Digital resting stops, which feature relaxing videos of nature-themed digital visuals, have become a haven for users looking to take a break from their increasingly computerized life. But, does it make sense?
Consider the following scenario: You’re scrolling through your Instagram stories. There’s a 30-second video showing your coworker having a good time, a meme, and images of Russian tanks attacking a Ukrainian village shown on the screen. You continue to tap, now there’s an infographic about the climate crisis, and then a video of palm trees gently swaying in the wind. The caption reads, “Welcome to a digital resting stop, you can stay as long as you want.”
Digital resting stops, which feature relaxing footage of natural phenomena such as rain, lapping ocean tides, waterfalls, and bright forests, have become a welcome escape from our increasingly computerized life. CalmTok, a section of TikTok dedicated to serene clips of nature, warm and home vignettes made to relax and revitalize, is another iteration. These calming scenes are geographically ambiguous, with nearly no people and ambient music designed to calm the senses.
Gabi Abro, a 27-year-old content creator on Instagram and TikTok, was the first to use the format. She was inspired by the ‘Congratulations! You won!’ scam pop-ups that graced Internet Explorer during the ’90s and ’00s. She also happened to have all this peaceful nature footage in her camera roll that she wanted to put to good use.
People have been looking for new ways to switch off without completely turning off, and digital resting stops have risen in popularity since then. Even TikTok has experimented with its own take on the concept. In 2020, it launched a campaign in which the platform’s top producers advised users to log off and stop scrolling.
Because social media converts our real-life lives into URL content bytes, digital resting stops allow us to take a break from the never-ending churn of the content mill. Posting a photo or video of nature defies algorithmic pressure to post Zuckerberg-friendly content like selfies, while also allowing users to take a break from constantly scrolling through their page.
Bxb Love, a digital resting stop artist who began publishing them earlier this year shared: “I decided to start sharing digital rest stops because I felt like it was an opportunity to give myself and others moments of reprieve from digital scrolling – moments that aren’t about consuming information, opinions or projections. We are constantly being bombarded with ideas about how we are not enough or need more or should be doing more, so I felt inspired to share something that wasn’t about giving out more to be consumed in that way.”
While digital rest breaks are still a new phenomenon, the use of nature to counteract the stressful effects of technology has been around for decades. Japanese interior music, a subgenre of Japanese minimalism that arose in the 1980s to accompany the country’s economic expansion, consists of ambient soundscapes inspired by natural phenomena.
Hiroshi Yoshimura composed Music for Nine Postcards to accompany the interior of Jin Watanabe’s Hara Museum in Tokyo, for example, while Shiseido commissioned 1984’s barely-there A・I・R to complement its pine and rain-scented fragrance.
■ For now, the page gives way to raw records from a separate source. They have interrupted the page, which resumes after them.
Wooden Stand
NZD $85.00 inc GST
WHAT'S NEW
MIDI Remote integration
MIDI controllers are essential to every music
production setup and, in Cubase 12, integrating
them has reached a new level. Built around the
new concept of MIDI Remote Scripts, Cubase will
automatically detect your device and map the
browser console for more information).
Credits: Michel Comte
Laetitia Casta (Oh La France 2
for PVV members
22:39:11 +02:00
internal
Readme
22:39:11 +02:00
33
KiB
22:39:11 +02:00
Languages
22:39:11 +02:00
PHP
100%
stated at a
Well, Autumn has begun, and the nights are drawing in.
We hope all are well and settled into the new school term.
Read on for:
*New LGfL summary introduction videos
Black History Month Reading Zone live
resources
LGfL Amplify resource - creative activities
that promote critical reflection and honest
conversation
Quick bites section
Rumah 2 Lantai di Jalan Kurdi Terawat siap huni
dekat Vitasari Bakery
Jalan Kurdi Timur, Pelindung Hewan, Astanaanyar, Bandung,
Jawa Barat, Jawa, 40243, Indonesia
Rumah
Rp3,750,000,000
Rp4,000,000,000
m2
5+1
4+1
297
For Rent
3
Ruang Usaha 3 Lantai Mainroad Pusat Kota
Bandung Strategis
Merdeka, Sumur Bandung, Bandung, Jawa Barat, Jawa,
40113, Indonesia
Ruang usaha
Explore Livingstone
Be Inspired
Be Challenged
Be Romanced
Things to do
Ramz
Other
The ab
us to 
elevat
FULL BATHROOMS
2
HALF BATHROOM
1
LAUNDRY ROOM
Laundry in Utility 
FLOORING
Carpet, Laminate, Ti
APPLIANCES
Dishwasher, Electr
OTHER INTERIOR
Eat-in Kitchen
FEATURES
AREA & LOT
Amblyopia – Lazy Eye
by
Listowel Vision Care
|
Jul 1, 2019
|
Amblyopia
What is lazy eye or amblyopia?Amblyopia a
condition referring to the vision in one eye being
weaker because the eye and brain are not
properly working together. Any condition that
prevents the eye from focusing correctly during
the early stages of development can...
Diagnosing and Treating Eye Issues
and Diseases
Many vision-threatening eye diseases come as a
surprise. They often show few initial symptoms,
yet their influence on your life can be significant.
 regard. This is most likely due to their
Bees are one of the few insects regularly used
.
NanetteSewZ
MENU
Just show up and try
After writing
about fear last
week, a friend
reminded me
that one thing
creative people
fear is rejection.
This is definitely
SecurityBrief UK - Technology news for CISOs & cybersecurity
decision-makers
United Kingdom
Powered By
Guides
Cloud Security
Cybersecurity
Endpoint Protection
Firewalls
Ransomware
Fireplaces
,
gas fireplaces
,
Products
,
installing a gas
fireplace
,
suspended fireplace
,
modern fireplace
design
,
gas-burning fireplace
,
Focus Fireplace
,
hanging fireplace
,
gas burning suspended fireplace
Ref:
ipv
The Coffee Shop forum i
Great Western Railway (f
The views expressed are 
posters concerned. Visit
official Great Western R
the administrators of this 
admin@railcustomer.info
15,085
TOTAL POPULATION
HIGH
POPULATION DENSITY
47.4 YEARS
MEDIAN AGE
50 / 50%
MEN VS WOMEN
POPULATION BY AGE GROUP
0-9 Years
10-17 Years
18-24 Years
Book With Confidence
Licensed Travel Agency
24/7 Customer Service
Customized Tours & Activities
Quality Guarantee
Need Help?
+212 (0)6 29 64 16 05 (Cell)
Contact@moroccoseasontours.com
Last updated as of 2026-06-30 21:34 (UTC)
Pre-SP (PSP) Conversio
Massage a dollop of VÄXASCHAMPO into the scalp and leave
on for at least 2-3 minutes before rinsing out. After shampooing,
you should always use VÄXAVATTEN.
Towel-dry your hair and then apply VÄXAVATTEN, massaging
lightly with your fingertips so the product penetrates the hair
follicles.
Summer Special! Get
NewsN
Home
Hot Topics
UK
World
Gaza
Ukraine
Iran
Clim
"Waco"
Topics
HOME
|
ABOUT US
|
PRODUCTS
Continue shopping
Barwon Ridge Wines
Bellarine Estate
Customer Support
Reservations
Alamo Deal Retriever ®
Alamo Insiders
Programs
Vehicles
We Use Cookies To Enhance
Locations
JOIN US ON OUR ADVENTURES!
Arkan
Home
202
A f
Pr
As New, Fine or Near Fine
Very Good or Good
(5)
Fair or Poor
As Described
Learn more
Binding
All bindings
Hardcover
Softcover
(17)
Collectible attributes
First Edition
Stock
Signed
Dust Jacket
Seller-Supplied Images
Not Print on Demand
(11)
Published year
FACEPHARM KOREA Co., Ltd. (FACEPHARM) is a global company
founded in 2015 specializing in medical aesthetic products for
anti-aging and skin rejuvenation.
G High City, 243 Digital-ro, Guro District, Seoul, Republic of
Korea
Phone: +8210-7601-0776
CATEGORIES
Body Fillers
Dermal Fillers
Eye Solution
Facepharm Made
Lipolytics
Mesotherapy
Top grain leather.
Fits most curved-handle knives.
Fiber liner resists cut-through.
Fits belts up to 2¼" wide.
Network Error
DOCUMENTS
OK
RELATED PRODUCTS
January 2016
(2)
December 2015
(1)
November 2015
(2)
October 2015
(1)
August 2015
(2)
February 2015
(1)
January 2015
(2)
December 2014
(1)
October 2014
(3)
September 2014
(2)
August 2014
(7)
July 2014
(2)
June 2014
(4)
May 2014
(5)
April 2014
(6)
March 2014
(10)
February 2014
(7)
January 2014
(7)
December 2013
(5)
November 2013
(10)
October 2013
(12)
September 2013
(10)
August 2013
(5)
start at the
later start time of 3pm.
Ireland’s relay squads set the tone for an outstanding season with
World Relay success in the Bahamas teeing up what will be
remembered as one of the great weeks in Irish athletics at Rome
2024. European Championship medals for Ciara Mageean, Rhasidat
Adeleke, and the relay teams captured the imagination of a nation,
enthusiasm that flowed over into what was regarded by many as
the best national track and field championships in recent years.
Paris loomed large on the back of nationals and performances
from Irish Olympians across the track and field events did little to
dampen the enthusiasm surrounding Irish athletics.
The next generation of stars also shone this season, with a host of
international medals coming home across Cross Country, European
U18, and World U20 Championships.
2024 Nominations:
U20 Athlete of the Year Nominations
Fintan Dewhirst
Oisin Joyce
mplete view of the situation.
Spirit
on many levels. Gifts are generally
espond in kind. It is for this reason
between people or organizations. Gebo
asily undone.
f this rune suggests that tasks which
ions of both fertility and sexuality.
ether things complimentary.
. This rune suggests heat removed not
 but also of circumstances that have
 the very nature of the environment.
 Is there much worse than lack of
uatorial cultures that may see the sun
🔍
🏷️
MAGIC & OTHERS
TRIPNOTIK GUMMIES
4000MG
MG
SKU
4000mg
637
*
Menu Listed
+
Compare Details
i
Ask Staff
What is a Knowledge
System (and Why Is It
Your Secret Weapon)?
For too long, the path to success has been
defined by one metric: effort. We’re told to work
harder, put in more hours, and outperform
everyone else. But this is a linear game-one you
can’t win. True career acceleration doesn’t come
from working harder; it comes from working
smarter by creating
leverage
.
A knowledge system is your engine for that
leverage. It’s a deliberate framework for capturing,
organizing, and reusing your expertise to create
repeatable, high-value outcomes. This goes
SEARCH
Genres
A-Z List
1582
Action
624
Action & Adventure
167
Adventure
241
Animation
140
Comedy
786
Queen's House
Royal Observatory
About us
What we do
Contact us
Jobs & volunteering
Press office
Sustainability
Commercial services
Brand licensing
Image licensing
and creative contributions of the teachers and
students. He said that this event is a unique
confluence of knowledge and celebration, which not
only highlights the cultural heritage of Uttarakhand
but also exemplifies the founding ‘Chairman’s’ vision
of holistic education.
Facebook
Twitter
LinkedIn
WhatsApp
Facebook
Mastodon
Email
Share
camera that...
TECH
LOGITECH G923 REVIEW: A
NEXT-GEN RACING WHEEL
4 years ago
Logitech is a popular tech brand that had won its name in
The juxtaposition of these natural sounds was intended to be a calming balm against the harsh urbanization of the time. Similarly, Microsoft’s first screensaver (aptly titled ‘Bliss‘) uses an image of nature to counteract the onslaught of invasive technologies.
Fast forward to now, and digital resting stops function in a similar manner. They work within a social media environment, where pleasure and labor go hand-in-hand, rather than urging users to turn off completely. But, on the other side of the coin, creating more content to escape the already overwhelming stream of content feels more like a virtual type of Stockholm syndrome rather than a “resting stop.”
However, the modest satisfaction you get when you come across a digital resting point, as well as people’s social media addictions and the reality of content wormholes, cannot be overlooked. Besides, any medium that allows us to pause and contemplate is a nice break from doomscrolling.